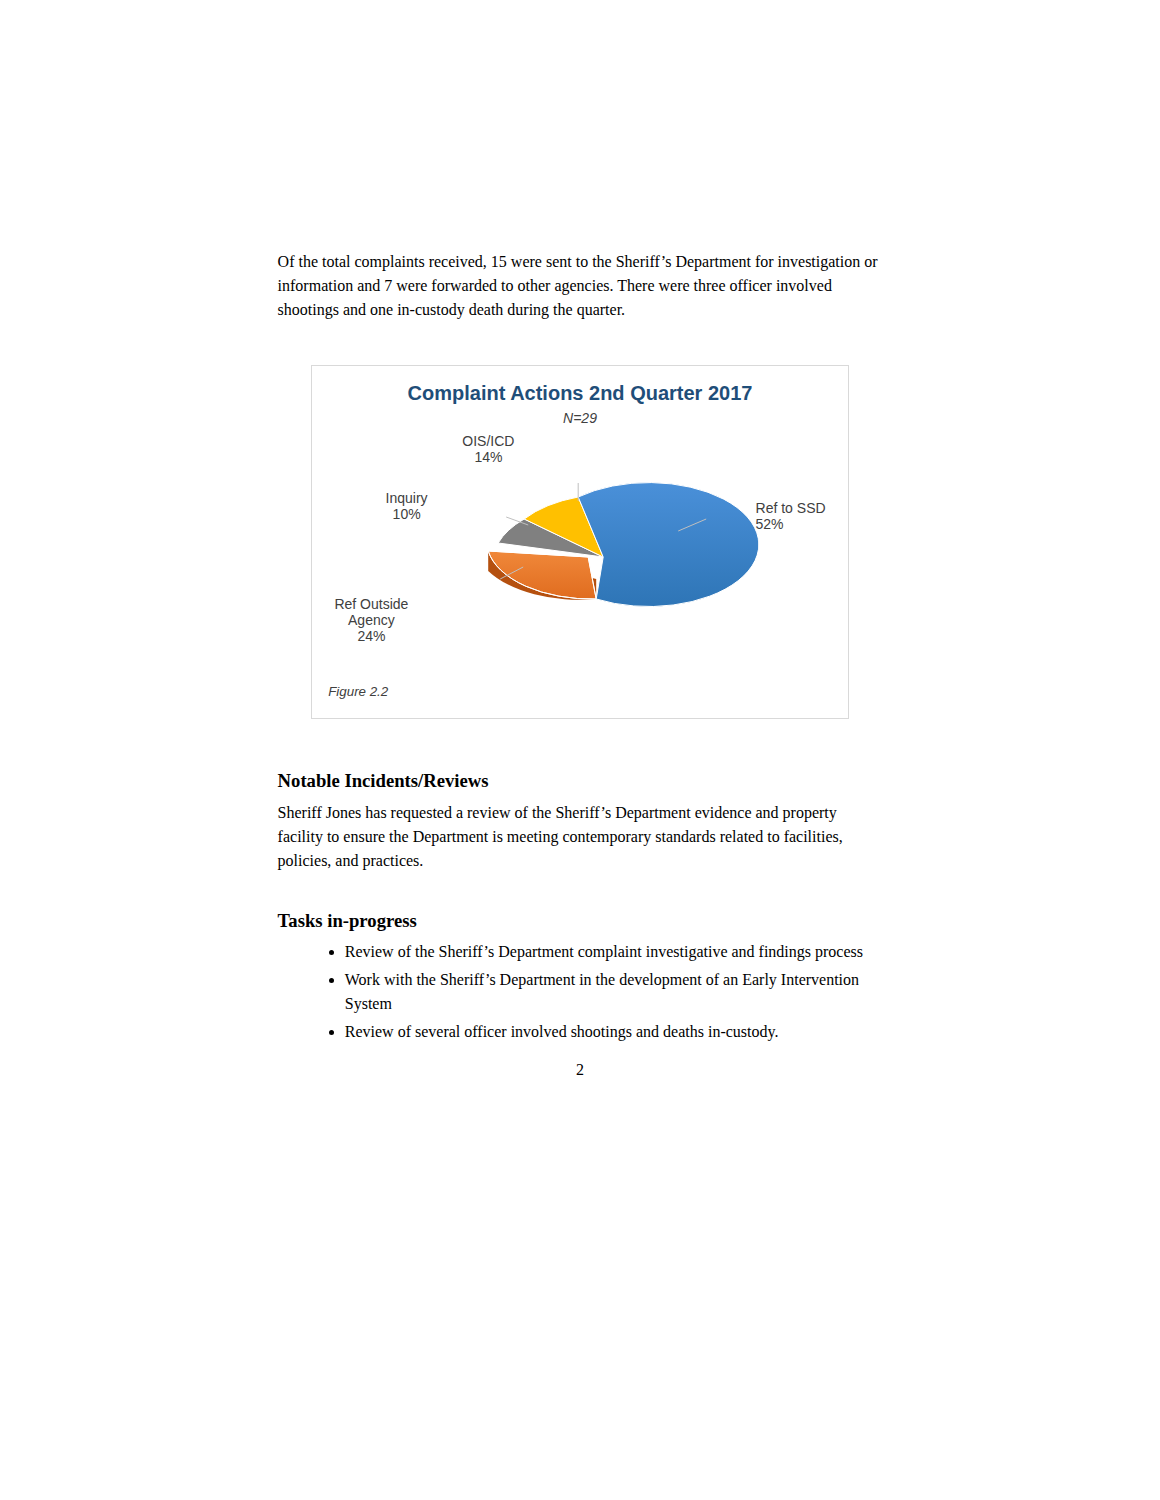Of the total complaints received, 15 were sent to the Sheriff’s Department for investigation or information and 7 were forwarded to other agencies. There were three officer involved shootings and one in-custody death during the quarter.
Complaint Actions 2nd Quarter 2017
N=29
OIS/ICD
14%
Inquiry
10%
Ref Outside
Agency
24%
Ref to SSD
52%
Figure 2.2
Notable Incidents/Reviews
Sheriff Jones has requested a review of the Sheriff’s Department evidence and property facility to ensure the Department is meeting contemporary standards related to facilities, policies, and practices.
Tasks in-progress
Review of the Sheriff’s Department complaint investigative and findings process
Work with the Sheriff’s Department in the development of an Early Intervention System
Review of several officer involved shootings and deaths in-custody.
2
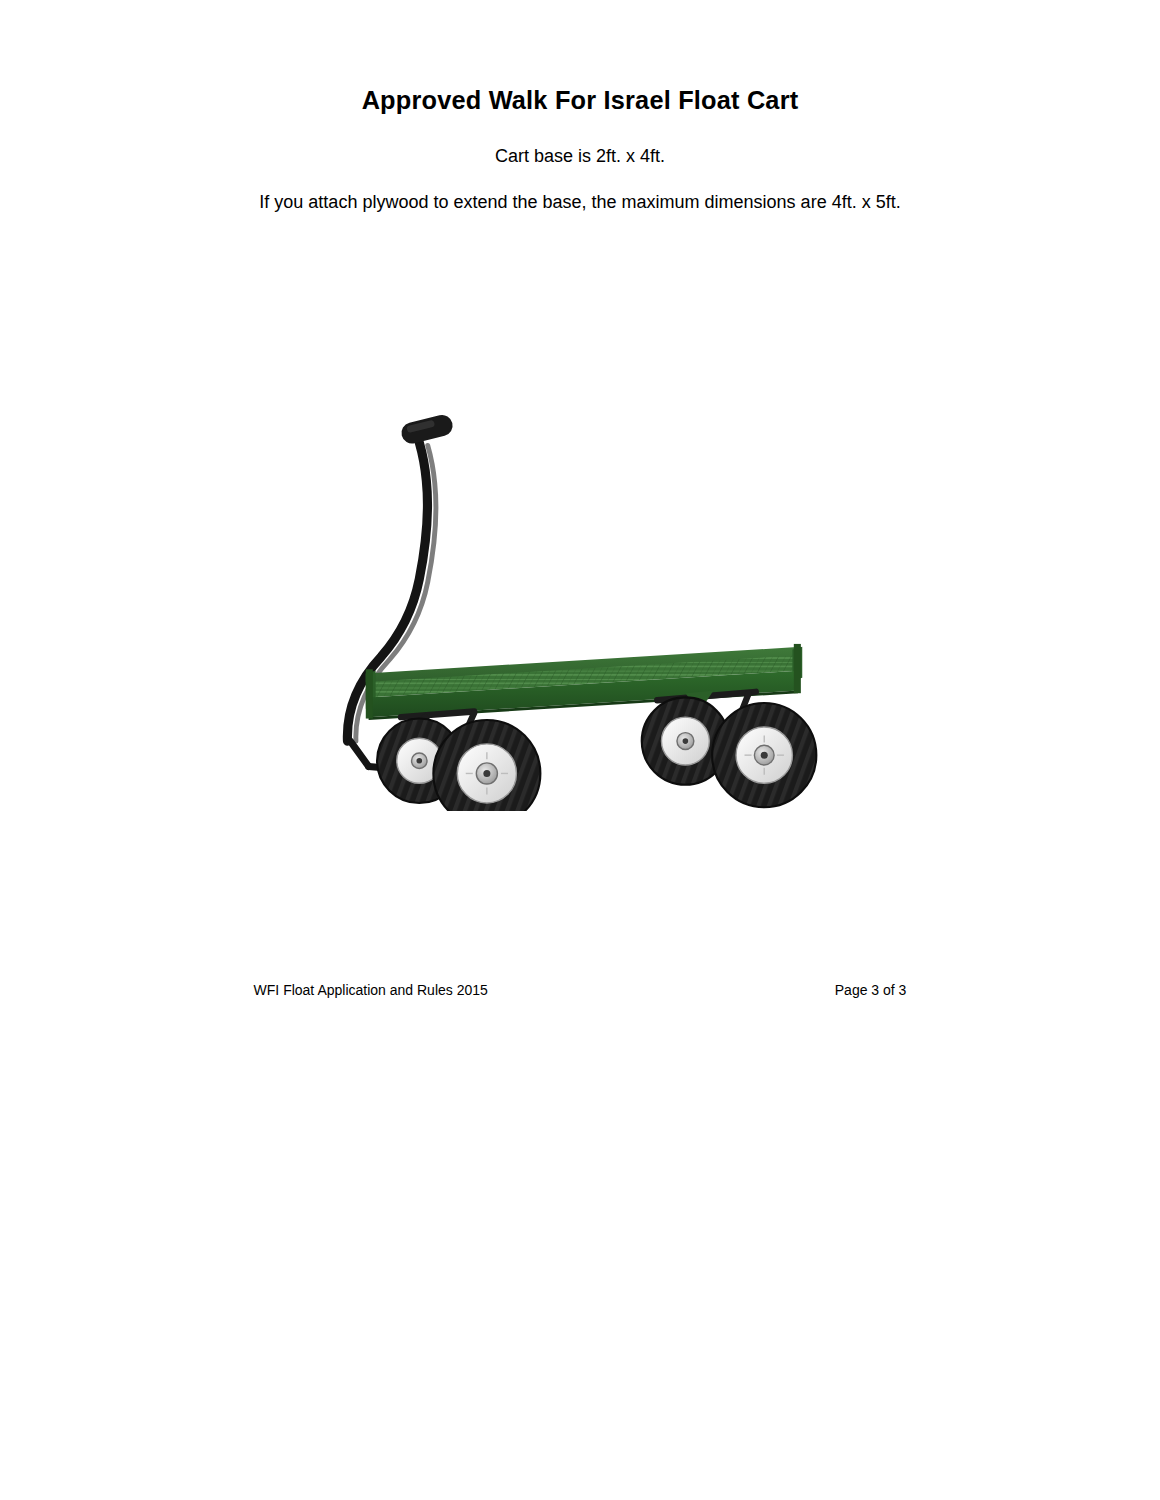Approved Walk For Israel Float Cart
Cart base is 2ft. x 4ft.
If you attach plywood to extend the base, the maximum dimensions are 4ft. x 5ft.
WFI Float Application and Rules 2015 Page 3 of 3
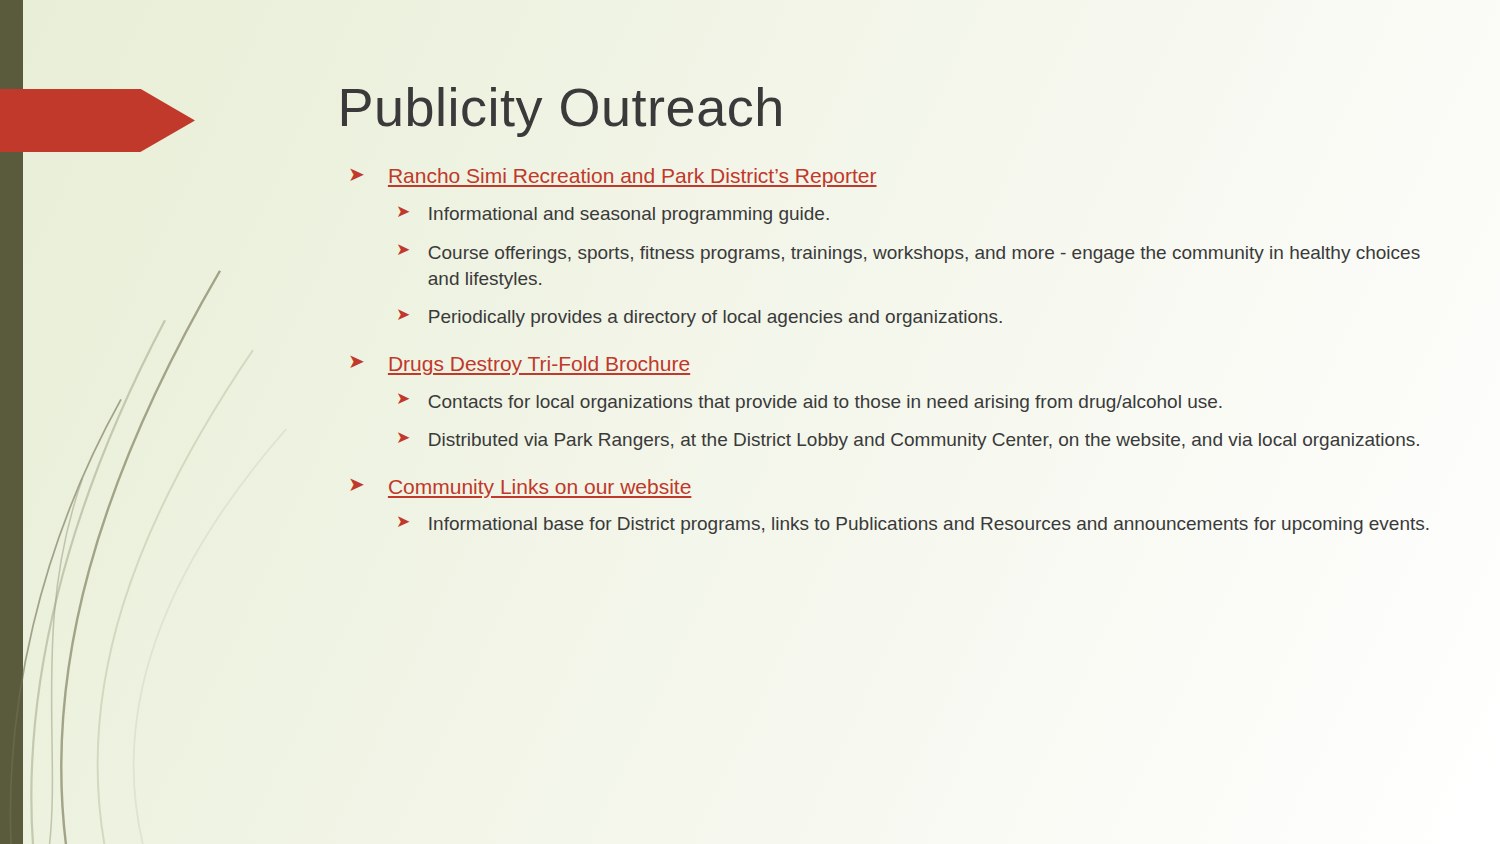Publicity Outreach
➤ Rancho Simi Recreation and Park District’s Reporter
➤Informational and seasonal programming guide.
➤Course offerings, sports, fitness programs, trainings, workshops, and more - engage the community in healthy choices and lifestyles.
➤Periodically provides a directory of local agencies and organizations.
➤ Drugs Destroy Tri-Fold Brochure
➤Contacts for local organizations that provide aid to those in need arising from drug/alcohol use.
➤Distributed via Park Rangers, at the District Lobby and Community Center, on the website, and via local organizations.
➤ Community Links on our website
➤Informational base for District programs, links to Publications and Resources and announcements for upcoming events.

----

> _INSTRUCTIONS FOR THE TASK_:
Retype word for word all the material given above, and keep the pictures out.

> _YOUR SOLUTION_:
Of the total complaints received, 15 were sent to the Sheriff’s Department for investigation or information and 7 were forwarded to other agencies. There were three officer involved shootings and one in-custody death during the quarter.
Complaint Actions 2nd Quarter 2017
N=29
OIS/ICD
14%
Inquiry
10%
Ref Outside
Agency
24%
Ref to SSD
52%
Figure 2.2
Notable Incidents/Reviews
Sheriff Jones has requested a review of the Sheriff’s Department evidence and property facility to ensure the Department is meeting contemporary standards related to facilities, policies, and practices.
Tasks in-progress
Review of the Sheriff’s Department complaint investigative and findings process
Work with the Sheriff’s Department in the development of an Early Intervention System
Review of several officer involved shootings and deaths in-custody.
2
Approved Walk For Israel Float Cart
Cart base is 2ft. x 4ft.
If you attach plywood to extend the base, the maximum dimensions are 4ft. x 5ft.
WFI Float Application and Rules 2015 Page 3 of 3
Publicity Outreach
➤ Rancho Simi Recreation and Park District’s Reporter
➤Informational and seasonal programming guide.
➤Course offerings, sports, fitness programs, trainings, workshops, and more - engage the community in healthy choices and lifestyles.
➤Periodically provides a directory of local agencies and organizations.
➤ Drugs Destroy Tri-Fold Brochure
➤Contacts for local organizations that provide aid to those in need arising from drug/alcohol use.
➤Distributed via Park Rangers, at the District Lobby and Community Center, on the website, and via local organizations.
➤ Community Links on our website
➤Informational base for District programs, links to Publications and Resources and announcements for upcoming events.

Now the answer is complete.